Global clothing retailers, including Fast Retailing and Marks & Spencer, are discontinuing their outsourced production in Myanmar due to concerns over human rights violations, labor issues, and operational difficulties. The military coup in February 2021 has resulted in the departure of many foreign firms, particularly those with joint ventures with local partners connected to the military. Some clothing brands continue to outsource production to small factories in Myanmar; however, some are leaving due to their inability to improve the country's rock-bottom wages and severance benefits under the local system.
Fast Retailing, which owns the Uniqlo casual wear chain, is the most recent company to leave Myanmar, removing its partners from its list of garment and processing factories. Muji also plans to end sourcing of down jackets and other items from Myanmar by August. Marks & Spencer announced last year that it would exit by March, and Primark has also stated that it is leaving Myanmar.
The daily minimum wage for factory workers has remained at 4,800 kyat ($1.68 at market exchange rate) since 2019, and workplace conditions remain unaddressed under military rule. Increasing power outages and logistics breakdowns pose risks to the management of product deliveries.
The European Union and the European Chamber of Commerce in Myanmar have established a network promoting appropriate levels of employment and will create a framework for monitoring labor conditions. However, responsible withdrawal is a challenge for global firms, and they typically avoid making any immediate decisions due to concerns for the many people in Myanmar who depend on international companies for their livelihoods.

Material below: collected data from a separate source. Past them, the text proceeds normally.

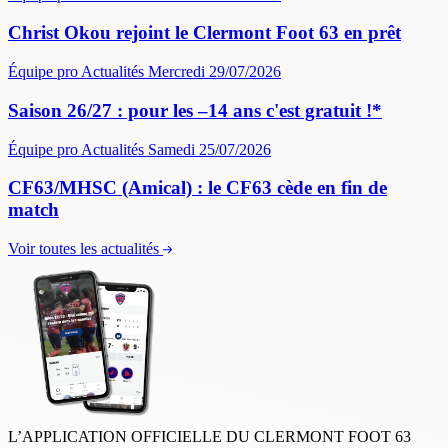
Christ Okou rejoint le Clermont Foot 63 en prêt
Équipe pro
Actualités
Mercredi 29/07/2026
Saison 26/27 : pour les –14 ans c'est gratuit !*
Équipe pro
Actualités
Samedi 25/07/2026
CF63/MHSC (Amical) : le CF63 cède en fin de
match
Voir toutes les actualités
L’APPLICATION OFFICIELLE DU CLERMONT FOOT 63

The departure of foreign companies from Myanmar is likely to have a significant impact on the country's economy, which has already been affected by political instability. Clothing exports are a significant source of revenue for Myanmar, with the European Union, Japan, and the United States all reporting record-high imports from the country last year, totaling $4.7 billion. The loss of these exports could further destabilize Myanmar's already fragile economic situation.
As more brands leave Myanmar, consumers may start to demand greater transparency and accountability from the companies they purchase from.